Combining quality instruction with diligent self-study gives you the knowledge foundation and exam confidence needed to earn required certifications.

Maintaining DoD 8570 Compliance

To stay compliant once certified:

• Renew credentials before expiration dates every 1-3 years

• Earn enough CPEs (Continuing Professional Education credits)

• Report certification status changes to your employer

• Review 8570 directive updates for new additions or retirements

• Cross-train and add certs as you advance in your career

Meeting CPE requirements through ongoing training demonstrates you stay current in your field. Don’t let hard-earned certs lapse.

What is CE Certification?

Within DoD 8570, CE refers to Computing Environment certifications that establish:

• Foundation IT skills for managing systems and networks
• Core understanding of general cybersecurity concepts
• Ability to identify and resolve common security issues

Examples are CompTIA IT Fundamentals+, A+, Network+, Security+. These validate basic expertise for IAT Level I roles before pursuing specialized IA credentials.

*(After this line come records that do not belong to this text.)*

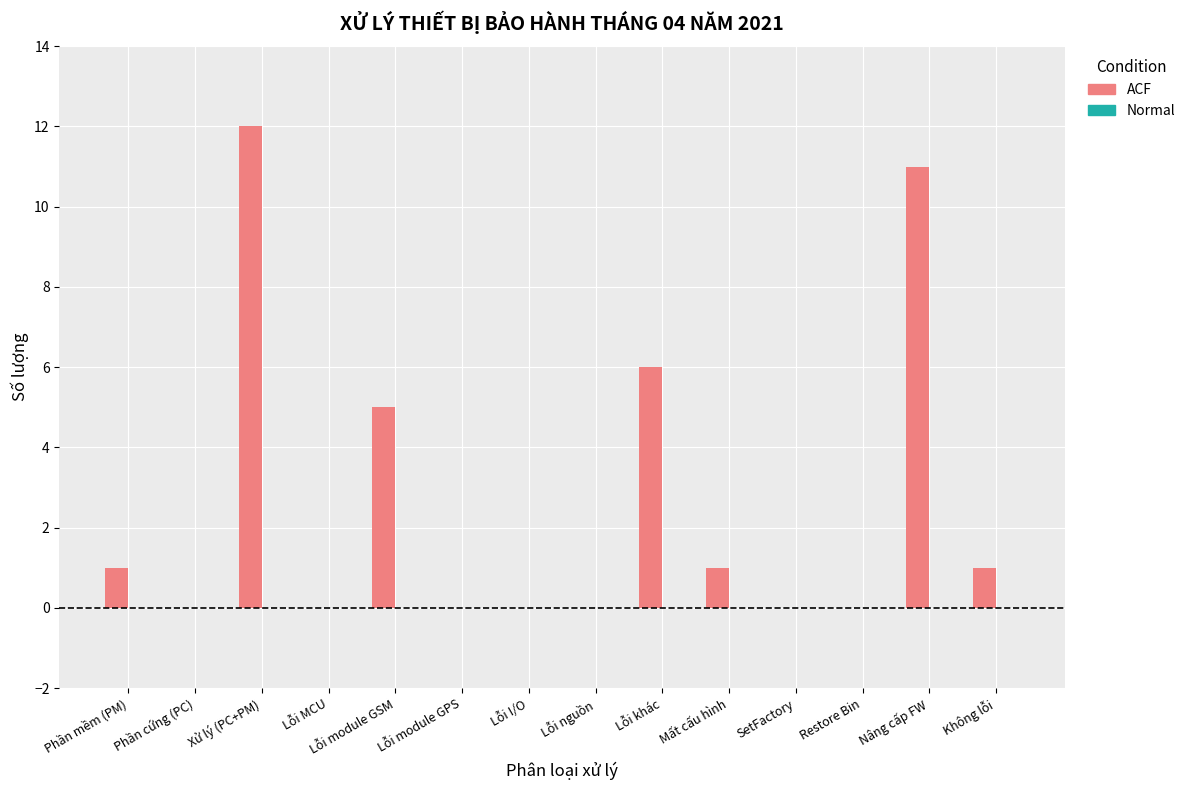

Is it true that the value at Phần cứng (PC) is 0?

True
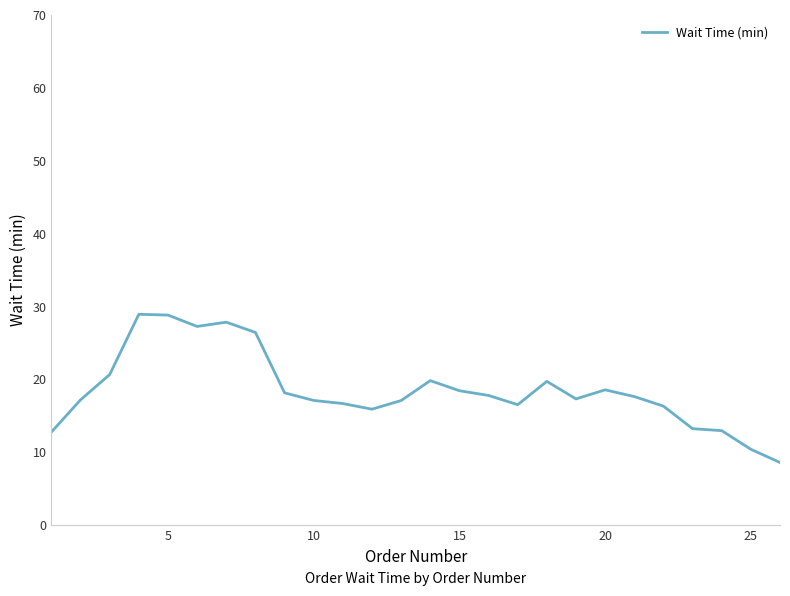

What is the difference between the maximum and minimum values?

20.3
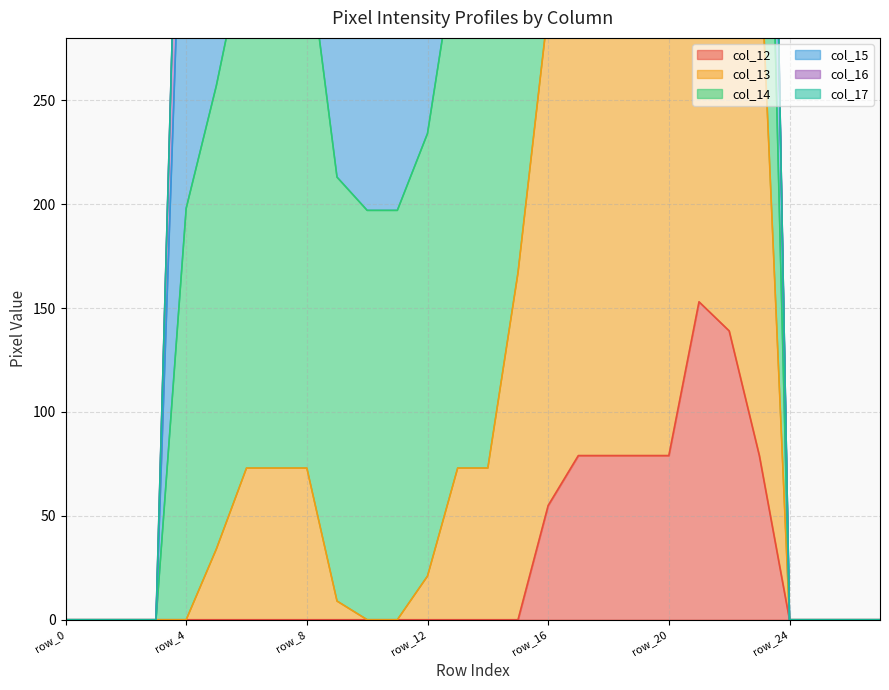

Is the value of col_14 at row_20 greater than the value of col_13 at row_11?

Yes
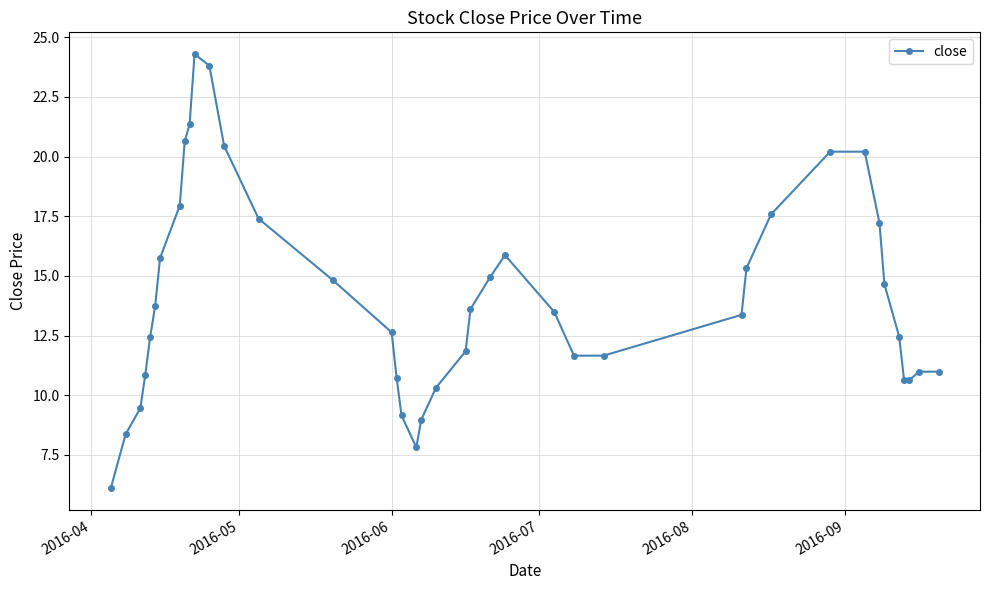

True or false: there are more than 1 points higher than both neighbors.

True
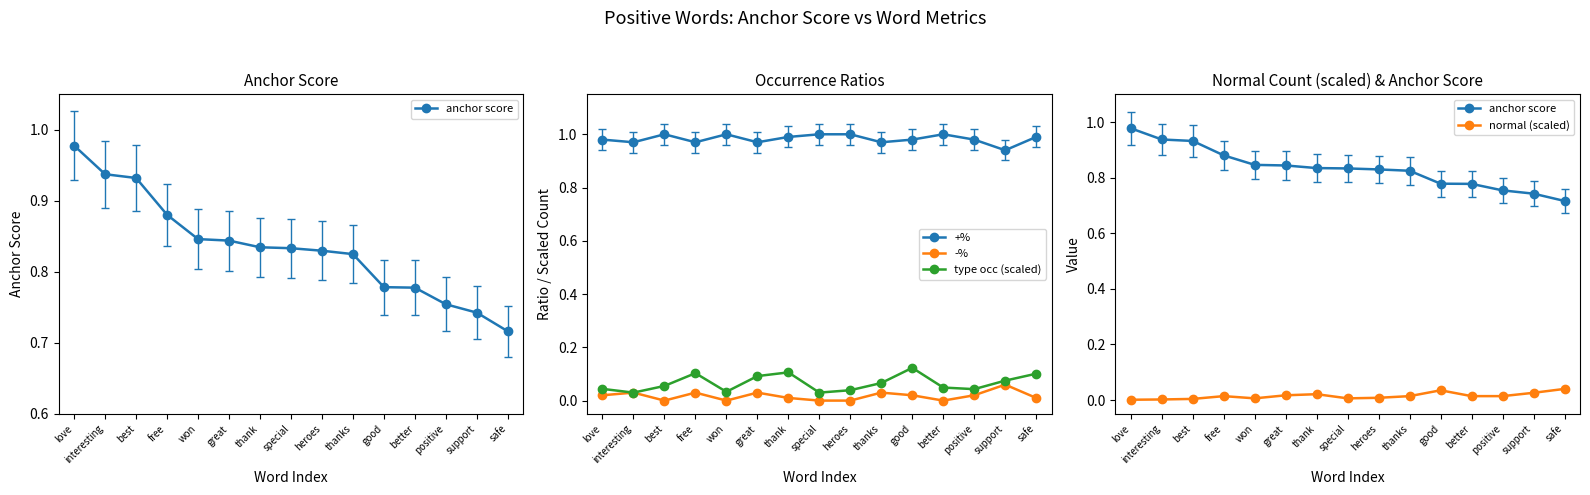

What is the spread (max minus min) of values at support?

0.9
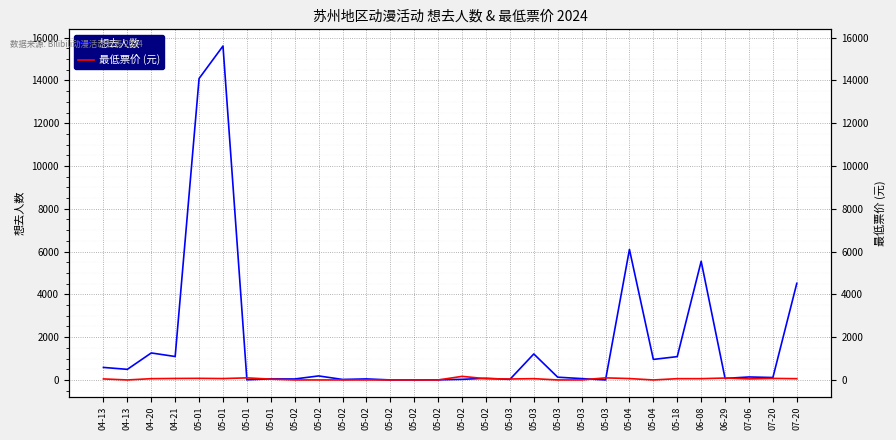

List the labels in order of 想去人数 value, largest first.

05-01, 05-01, 05-04, 06-08, 07-20, 04-20, 05-03, 04-21, 05-18, 05-04, 04-13, 04-13, 05-02, 07-06, 05-03, 07-20, 05-02, 06-29, 05-03, 05-01, 05-02, 05-02, 05-02, 05-03, 05-02, 05-01, 05-02, 05-02, 05-02, 05-03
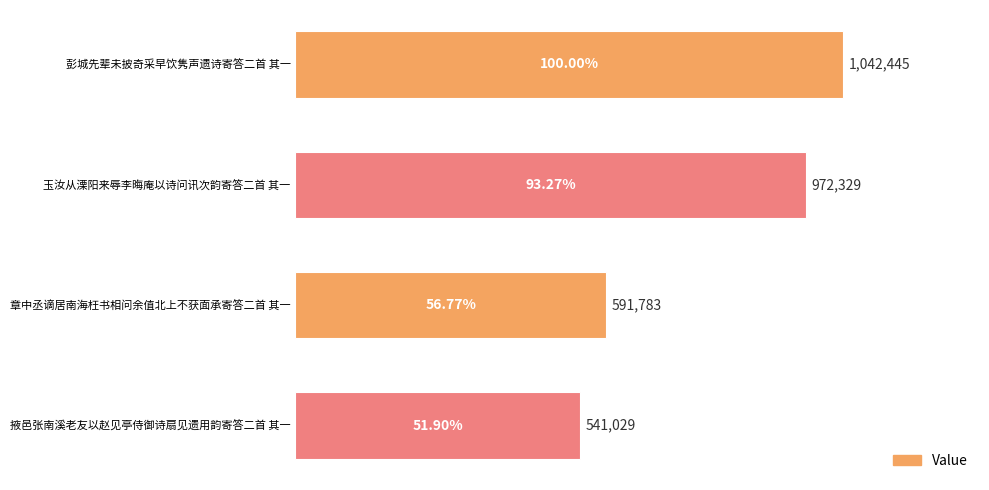

Are the bars grouped side by side (vs. stacked)?

No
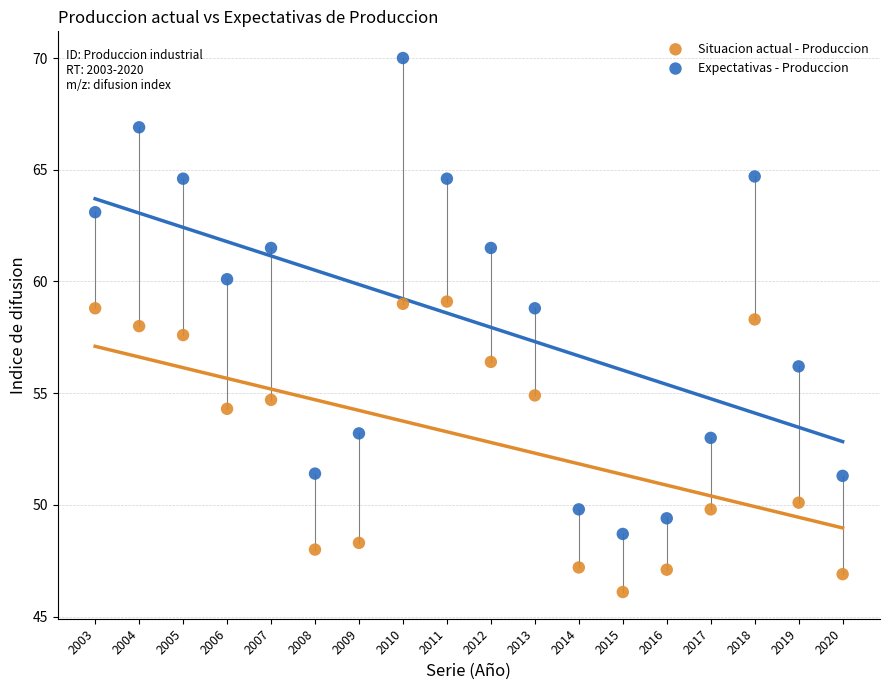

Across all data points, what is the range of X values (max minus min)?

17.0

Why is 8570 Certification Important?

Holding the right DoD 8570 certs for your position proves:

• You have key skills and cyber knowledge required for the job
• An accredited organization validated your expertise via examination
• You will help the agency/contractor securely fulfill crucial IT missions

Mandatory certification protects the country by verifying those charged with safeguarding critical infrastructure and information actually have the ability to do so properly.

In closing, carefully research what DoD 8570 approved certifications match your desired occupation and responsibility level. Look for authorized credential programs and training to help you gain mandatory qualifications for exciting and meaningful work in defense IT and cybersecurity.